Frederick Augustus Sprague (May 3, 1794 – February 4, 1865) was a farmer, homeopathic physician, military officer and politician who served as a member of the Wisconsin State Senate during the 1849 and 1850 sessions. He was a Democrat.

== Biography ==
Frederick was born in Malden Massachusetts to Doctor John Sprague and Elizabeth Poole. He enlisted in the Army when he was 18 years old for the War of 1812. He later served as a Colonel in the Ohio Militia. In 1842 he moved to Eagle, Wisconsin after he lost everything in the Ohio land speculation. In Eagle, he was a farmer and homeopathic physician where by using plants from the Eagle prairie he created homeopathic remedies such as Extract of Wisconsin Balm, Wisconsin Balsam, Extract of Wisconsin Gum, and Extract of Wisconsin Myrrh.

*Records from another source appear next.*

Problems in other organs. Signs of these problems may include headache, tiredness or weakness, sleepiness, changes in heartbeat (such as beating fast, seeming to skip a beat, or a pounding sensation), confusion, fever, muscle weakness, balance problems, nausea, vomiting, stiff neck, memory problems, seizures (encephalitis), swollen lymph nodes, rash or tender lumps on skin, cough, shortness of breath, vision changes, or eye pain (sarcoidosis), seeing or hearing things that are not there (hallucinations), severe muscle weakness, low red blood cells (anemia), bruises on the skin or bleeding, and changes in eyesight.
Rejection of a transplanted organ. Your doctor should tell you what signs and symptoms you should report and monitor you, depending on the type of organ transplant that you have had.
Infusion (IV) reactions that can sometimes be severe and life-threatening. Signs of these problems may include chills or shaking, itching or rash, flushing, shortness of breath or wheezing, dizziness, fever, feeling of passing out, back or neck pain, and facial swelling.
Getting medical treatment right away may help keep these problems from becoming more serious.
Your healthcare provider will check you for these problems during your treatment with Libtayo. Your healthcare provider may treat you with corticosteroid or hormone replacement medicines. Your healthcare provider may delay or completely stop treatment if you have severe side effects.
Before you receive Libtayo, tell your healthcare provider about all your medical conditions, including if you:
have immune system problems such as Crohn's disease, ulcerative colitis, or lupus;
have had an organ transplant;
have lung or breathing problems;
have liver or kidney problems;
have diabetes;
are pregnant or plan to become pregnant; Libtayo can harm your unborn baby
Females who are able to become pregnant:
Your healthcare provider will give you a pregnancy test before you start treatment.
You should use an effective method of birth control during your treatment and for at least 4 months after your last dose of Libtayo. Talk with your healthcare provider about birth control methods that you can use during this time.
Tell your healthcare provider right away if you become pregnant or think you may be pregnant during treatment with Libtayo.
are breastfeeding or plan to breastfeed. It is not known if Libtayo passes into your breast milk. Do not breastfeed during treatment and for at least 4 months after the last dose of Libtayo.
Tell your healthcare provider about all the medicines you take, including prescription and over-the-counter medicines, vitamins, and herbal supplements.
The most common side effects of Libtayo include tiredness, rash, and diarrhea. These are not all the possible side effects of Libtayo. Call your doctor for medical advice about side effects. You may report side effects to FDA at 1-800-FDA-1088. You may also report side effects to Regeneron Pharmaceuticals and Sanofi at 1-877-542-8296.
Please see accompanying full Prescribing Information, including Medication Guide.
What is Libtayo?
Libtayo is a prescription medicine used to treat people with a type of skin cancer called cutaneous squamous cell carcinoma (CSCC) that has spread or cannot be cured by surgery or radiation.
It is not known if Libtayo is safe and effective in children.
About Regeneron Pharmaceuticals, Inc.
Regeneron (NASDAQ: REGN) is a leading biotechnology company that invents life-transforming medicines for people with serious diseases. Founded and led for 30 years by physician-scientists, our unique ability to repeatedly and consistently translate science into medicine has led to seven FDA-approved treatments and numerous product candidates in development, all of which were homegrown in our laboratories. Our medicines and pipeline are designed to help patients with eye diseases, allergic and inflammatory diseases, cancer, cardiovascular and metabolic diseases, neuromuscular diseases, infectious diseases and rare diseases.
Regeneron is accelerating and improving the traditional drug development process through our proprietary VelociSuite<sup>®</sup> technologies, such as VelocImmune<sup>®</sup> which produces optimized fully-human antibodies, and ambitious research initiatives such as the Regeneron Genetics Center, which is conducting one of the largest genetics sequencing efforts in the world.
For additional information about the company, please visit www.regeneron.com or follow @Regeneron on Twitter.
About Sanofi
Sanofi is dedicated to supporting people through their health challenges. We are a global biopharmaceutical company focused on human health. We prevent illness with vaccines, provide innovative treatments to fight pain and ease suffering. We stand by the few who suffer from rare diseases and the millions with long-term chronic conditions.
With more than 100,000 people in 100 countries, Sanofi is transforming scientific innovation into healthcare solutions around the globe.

== Marriage and children ==
In 1820 he married Miss Bridget Moody in Medina, Ohio who was from Industry, Maine. They had 11 children, nine of them living past infanthood and moving to Eagle, Wisconsin. The family was a prominent family in the founding of Eagle, Wisconsin with Frederick farming 200 acres and the family owning 740 acres and his son Romeo Sprague being in a partnership with Thomas Putman and William Kline to develop the Village of Eagle.

== Death ==
Sprague died in Eagle, Wisconsin, on February 4, 1865. He is interred in Jericho Cemetery, Eagle Wisconsin.